Monday, June 29, 2020

Sitting by the Sea



“So, what is it,” she asked.

“I’m really not sure,” I said, “it’s
blue and black and red and gold,
with lightning bolts and squirrely
looking swirls scattered all about it.”

“Is it alive,” she asked.

“I honestly don’t know,” I said, “it
barked a little while ago, but there’s
no mouth that I can see, no nose or
holes for it to breathe.”

“Should I kick it,” she asked.

“No,” I said, “I think that might be
cruel, besides it might be magic
or grant wishes or be from another
world or even another Dimension.”

“Can I touch it,” she asked.

“I am not sure about that wisdom,” I said,
“it might be something bad still, we just
don’t quite know yet. I think we should
probably call someone.”

“Who can we call,” she asked.

“Maybe a scientist,” I said, “maybe
a priest, maybe a doctor or cop,
maybe someone with a college
degree in animal husbandry.”

“I’m going to poke it with this stick,” she said.

“Be careful,” I said, “you know what happens
to the pokers in the movies. They always lose a
hand or face, or get some space disease that
turns them into flesh eating monsters.”

“I’m not going to poke it then,” she said.

“Well I’m not going to either,” I said.

We sat on our haunches, in the beach sand,
staring at the unknown creature, our brows
furrowed in contemplation,
as the sea slowly lapped the
shore, lazily tickling our toes
and childish curiosity.

Thursday, June 18, 2020

Activation




Activation,
when the blood is roiling
in the veins, thick and hot,
pulsing in vicious milliseconds
through the extremities,
electrifying every nerve
and twitching the muscles.

Set off,
buy the unkind words,
the devilish acts,
the hardened hearts,
the weak minds,
the grief of millennia
and the deep schism of double-talk.

Bursting,
in waves of fiery words,
a klaxon of shouting,
repeating the furious chants
of threadbare hearts so casually
broken again and over through time,
erupting in rageful plumes of lava.

Spilling,
from between the scarred cracks
of tired skin onto the streets, into
the fray, obliterating the status quo
on every corner of every congested
town, every packed boulevard and
overcrowded city.

Embattled,
in an obvious struggle against
apathy, obliviousness, and the
mindless ethos of unchecked
“that’s the way it is” – ness.
Fighting perceptions of alleged
nature, through tall grass.

To victory,
of all the embittered battlers of
stagnant, seething rancor.
To cheer and laud the triumphs
of humanity over dehumanization.
In arm and arm, unified, forever,
a long fought for peace, built on martyr’s graves.

Friday, June 12, 2020

The Munch



There’s an insatiable hunger
chewing at the edges of society
I have deemed it, “The Munch”.
It’s out there, on the fringe,
Munching.

The Munch eats everything in its
path, never stopping, relentlessly
feeding on the joys, miseries and
the cavalcade of emotions we’re capable of.
Like locust’s jaws scissoring back and forth.

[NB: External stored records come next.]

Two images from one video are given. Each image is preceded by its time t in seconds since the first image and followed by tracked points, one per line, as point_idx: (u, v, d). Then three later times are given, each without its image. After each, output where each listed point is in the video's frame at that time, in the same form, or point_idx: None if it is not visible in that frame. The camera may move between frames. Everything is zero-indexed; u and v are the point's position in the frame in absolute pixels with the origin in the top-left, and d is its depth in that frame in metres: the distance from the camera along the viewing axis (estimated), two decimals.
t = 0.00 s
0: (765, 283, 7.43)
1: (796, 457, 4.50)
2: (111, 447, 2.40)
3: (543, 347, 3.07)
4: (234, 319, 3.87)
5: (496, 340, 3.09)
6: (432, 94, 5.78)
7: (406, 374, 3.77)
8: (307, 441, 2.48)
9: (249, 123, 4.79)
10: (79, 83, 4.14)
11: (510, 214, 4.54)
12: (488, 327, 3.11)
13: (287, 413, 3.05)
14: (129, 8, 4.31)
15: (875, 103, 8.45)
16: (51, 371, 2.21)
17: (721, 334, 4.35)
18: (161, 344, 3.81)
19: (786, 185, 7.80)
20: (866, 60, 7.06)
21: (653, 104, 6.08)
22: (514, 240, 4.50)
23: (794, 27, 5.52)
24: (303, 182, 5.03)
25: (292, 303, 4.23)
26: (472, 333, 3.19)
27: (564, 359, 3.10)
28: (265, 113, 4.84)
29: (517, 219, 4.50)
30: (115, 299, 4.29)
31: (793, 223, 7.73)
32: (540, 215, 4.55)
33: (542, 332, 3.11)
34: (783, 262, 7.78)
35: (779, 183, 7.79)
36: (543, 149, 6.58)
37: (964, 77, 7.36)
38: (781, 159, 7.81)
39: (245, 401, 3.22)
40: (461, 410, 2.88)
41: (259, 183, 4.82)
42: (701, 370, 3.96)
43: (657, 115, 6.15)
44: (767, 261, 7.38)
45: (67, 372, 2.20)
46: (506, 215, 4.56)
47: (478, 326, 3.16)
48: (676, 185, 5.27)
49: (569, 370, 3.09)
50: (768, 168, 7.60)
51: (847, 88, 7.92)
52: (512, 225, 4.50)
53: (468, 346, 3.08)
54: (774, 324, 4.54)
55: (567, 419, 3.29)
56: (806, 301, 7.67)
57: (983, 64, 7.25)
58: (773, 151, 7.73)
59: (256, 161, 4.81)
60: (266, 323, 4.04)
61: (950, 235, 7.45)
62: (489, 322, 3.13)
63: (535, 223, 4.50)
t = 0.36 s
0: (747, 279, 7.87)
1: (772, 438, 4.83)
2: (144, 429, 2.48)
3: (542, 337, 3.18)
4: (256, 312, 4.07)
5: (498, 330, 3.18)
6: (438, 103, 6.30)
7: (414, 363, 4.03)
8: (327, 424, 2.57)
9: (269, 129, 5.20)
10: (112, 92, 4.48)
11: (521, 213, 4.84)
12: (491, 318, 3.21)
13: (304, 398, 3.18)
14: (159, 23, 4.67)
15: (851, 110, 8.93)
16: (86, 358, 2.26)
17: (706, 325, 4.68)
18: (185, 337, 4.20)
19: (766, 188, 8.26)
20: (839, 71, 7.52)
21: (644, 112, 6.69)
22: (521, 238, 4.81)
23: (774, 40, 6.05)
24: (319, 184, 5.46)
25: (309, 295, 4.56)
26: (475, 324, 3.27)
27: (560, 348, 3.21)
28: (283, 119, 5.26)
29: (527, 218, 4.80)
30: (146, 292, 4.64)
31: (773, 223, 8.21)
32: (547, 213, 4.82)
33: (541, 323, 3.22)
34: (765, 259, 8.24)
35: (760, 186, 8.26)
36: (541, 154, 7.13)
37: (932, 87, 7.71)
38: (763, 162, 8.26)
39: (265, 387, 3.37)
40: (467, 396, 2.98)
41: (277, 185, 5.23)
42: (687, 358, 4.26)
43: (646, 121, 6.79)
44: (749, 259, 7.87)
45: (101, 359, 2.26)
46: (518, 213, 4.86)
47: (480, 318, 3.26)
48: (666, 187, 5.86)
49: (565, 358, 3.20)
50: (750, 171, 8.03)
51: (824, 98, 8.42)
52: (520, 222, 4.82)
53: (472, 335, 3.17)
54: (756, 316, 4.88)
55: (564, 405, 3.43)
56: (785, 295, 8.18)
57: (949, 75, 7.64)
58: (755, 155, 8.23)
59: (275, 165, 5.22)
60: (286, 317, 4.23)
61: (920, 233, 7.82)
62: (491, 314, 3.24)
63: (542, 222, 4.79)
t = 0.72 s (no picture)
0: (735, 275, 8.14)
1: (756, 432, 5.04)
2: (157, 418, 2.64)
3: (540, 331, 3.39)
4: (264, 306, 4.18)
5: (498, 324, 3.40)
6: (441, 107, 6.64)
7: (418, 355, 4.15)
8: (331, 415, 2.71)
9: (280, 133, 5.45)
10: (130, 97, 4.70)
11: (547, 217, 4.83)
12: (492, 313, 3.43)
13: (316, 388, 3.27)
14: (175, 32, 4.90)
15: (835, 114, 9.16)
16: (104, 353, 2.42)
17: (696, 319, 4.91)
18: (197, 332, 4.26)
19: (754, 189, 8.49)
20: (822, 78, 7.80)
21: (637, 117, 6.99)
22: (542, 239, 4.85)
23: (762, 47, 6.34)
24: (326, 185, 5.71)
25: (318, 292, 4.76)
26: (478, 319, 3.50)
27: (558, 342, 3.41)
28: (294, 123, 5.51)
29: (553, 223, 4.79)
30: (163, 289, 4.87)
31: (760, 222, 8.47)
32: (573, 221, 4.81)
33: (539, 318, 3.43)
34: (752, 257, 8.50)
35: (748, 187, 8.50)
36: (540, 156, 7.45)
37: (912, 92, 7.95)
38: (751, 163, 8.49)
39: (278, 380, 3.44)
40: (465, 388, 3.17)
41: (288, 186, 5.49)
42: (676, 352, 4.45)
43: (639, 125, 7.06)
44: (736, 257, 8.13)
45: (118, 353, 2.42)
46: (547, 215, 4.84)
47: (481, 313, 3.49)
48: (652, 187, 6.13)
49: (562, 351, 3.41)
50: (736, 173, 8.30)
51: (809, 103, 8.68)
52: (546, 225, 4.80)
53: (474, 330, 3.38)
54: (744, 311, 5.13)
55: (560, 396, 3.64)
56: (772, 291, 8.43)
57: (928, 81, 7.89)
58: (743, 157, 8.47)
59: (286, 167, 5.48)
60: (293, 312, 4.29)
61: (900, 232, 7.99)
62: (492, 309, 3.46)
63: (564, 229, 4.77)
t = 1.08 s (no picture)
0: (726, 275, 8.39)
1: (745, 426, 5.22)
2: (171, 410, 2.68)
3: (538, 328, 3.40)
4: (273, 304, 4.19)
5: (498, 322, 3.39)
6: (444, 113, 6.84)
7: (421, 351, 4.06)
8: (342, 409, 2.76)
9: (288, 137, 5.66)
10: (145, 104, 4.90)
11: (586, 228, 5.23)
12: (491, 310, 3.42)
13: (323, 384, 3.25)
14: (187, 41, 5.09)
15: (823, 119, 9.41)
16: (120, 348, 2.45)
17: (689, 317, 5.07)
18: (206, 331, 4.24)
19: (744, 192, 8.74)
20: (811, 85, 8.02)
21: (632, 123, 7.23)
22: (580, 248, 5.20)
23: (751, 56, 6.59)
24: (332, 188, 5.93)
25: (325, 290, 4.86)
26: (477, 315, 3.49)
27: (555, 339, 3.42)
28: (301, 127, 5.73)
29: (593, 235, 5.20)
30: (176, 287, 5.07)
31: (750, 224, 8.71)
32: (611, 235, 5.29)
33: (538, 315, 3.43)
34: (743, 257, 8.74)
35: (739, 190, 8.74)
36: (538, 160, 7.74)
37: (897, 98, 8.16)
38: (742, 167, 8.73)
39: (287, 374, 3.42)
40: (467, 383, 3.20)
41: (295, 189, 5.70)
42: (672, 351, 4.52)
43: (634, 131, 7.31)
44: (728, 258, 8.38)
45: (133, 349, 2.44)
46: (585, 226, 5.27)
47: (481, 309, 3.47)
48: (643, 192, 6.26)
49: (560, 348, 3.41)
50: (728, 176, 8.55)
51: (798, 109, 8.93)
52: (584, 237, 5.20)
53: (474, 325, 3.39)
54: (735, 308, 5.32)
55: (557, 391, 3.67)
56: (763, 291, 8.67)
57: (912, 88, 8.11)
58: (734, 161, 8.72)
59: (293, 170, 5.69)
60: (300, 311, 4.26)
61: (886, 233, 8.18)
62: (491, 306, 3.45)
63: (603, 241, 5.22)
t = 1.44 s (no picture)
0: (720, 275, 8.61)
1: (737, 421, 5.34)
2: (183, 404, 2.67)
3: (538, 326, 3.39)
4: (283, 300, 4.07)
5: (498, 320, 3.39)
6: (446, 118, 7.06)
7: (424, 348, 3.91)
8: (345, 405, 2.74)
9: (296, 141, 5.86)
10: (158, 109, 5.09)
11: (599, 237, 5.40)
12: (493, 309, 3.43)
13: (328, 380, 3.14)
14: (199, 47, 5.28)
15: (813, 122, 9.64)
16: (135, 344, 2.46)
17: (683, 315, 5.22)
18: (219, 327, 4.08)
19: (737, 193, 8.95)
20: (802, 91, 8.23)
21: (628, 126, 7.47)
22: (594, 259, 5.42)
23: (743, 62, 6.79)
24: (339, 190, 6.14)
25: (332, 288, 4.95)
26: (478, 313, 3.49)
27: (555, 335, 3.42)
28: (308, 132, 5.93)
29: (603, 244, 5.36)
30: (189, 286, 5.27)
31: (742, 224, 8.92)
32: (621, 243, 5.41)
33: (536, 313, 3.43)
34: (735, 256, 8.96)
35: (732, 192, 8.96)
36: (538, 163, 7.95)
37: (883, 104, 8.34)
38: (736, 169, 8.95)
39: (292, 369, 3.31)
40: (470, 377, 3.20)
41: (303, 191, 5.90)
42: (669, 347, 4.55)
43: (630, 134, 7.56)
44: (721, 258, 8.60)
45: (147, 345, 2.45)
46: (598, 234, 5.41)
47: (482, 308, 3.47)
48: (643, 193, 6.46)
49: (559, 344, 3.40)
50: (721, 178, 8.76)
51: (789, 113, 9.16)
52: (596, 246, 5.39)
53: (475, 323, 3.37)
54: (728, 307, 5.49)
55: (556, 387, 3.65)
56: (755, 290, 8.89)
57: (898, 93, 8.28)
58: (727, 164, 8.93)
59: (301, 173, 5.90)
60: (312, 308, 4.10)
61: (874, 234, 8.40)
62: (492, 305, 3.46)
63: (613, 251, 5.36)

I can hear it in the soft echoes of night,
in the chants and screams of the righteous
and the unjust.
A crunching, munching, mashing, chewing,
sickly sound swallowing everything.

The Munch eats the will of the brave,
the courage of the weak, the minds of
the smart, the curiosity of the dim,
the backbone of the wise and the
moral fiber of the elected.

The Munch eradicates fields of
thought, of will, of empathy and
compassion. It chomps down into
the essence of humanity, taking
giant gaping chunks from us.

We hardly notice. The Munch is
actually quite small.
Microscopic. Infinitesimal.
Its work is done over long stretches
of time.

Munching in the dark,
Munching in the sunlight,
Munching in the fields,
munching in the cities,
Munching for millennia.   

Until one day,
all that’ll be left,
is The Munch.
And we’ll be the empty table settings
from the third course meal.

Friday, June 5, 2020

I Don't Know



How I know that I don’t
know?

I don’t know.

But not knowing isn’t the
end.

It’s a beginning.

Knowing only comes after
admitting not knowing.

Once I think I know, I can
then confirm that I might
not know after all,
which would require
more admissions of a
lapse or lack in knowledge.

To which I can gain more
knowledge, thus again leading
me to the conclusion that I know,
that I just don’t know.

It’s okay not to know,
it is not okay to leave it
at that.

Knowing may require digging into
the depths of empathy previously
unexplored, or taking time to
listen, to hear, to read, to study.

Then I can say, proudly and most
assuredly, “Now I’m sure, that
I don’t know.”

And maybe knowing may never come,
maybe my life experiences will never
lead me to complete knowing, but I
won’t stop my desire to want to know.

That’s how I know that  I don’t know.